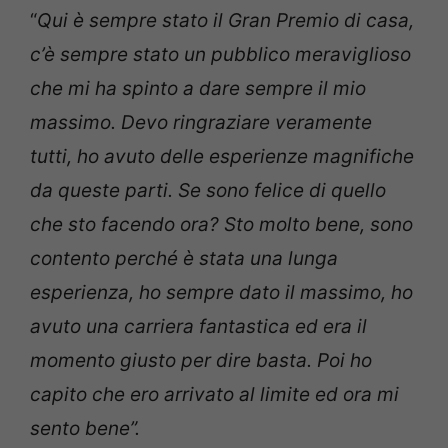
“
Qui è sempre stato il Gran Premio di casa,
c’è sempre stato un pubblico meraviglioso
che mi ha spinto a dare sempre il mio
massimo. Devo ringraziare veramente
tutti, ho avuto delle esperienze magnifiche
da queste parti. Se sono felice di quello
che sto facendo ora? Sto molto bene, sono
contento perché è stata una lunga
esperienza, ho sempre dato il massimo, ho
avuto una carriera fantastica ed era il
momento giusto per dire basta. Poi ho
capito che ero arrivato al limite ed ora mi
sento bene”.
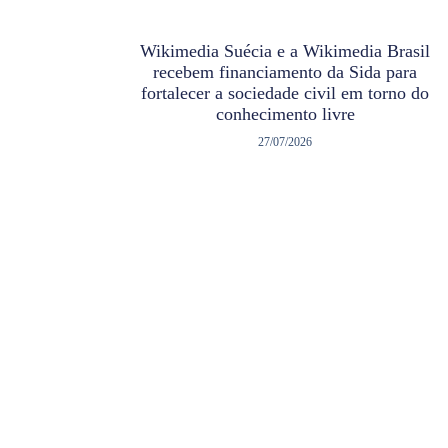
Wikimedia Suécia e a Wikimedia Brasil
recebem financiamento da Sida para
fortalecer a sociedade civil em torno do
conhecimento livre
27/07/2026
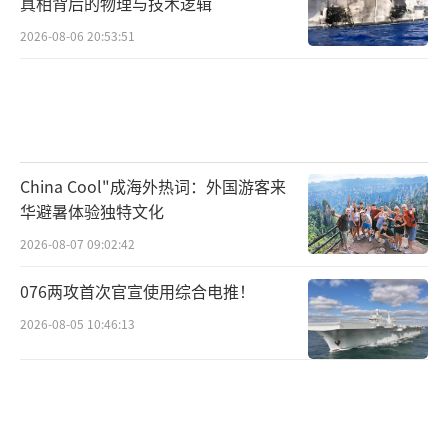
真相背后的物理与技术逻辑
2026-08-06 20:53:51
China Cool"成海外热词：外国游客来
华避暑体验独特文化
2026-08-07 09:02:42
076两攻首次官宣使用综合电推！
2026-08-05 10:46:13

################

EXERCISE DIRECTIONS: Leaving aside the images, write out every entry above exactly.

RESULT FOR THIS EXERCISE:
“
Qui è sempre stato il Gran Premio di casa,
c’è sempre stato un pubblico meraviglioso
che mi ha spinto a dare sempre il mio
massimo. Devo ringraziare veramente
tutti, ho avuto delle esperienze magnifiche
da queste parti. Se sono felice di quello
che sto facendo ora? Sto molto bene, sono
contento perché è stata una lunga
esperienza, ho sempre dato il massimo, ho
avuto una carriera fantastica ed era il
momento giusto per dire basta. Poi ho
capito che ero arrivato al limite ed ora mi
sento bene”.
Wikimedia Suécia e a Wikimedia Brasil
recebem financiamento da Sida para
fortalecer a sociedade civil em torno do
conhecimento livre
27/07/2026
真相背后的物理与技术逻辑
2026-08-06 20:53:51
China Cool"成海外热词：外国游客来
华避暑体验独特文化
2026-08-07 09:02:42
076两攻首次官宣使用综合电推！
2026-08-05 10:46:13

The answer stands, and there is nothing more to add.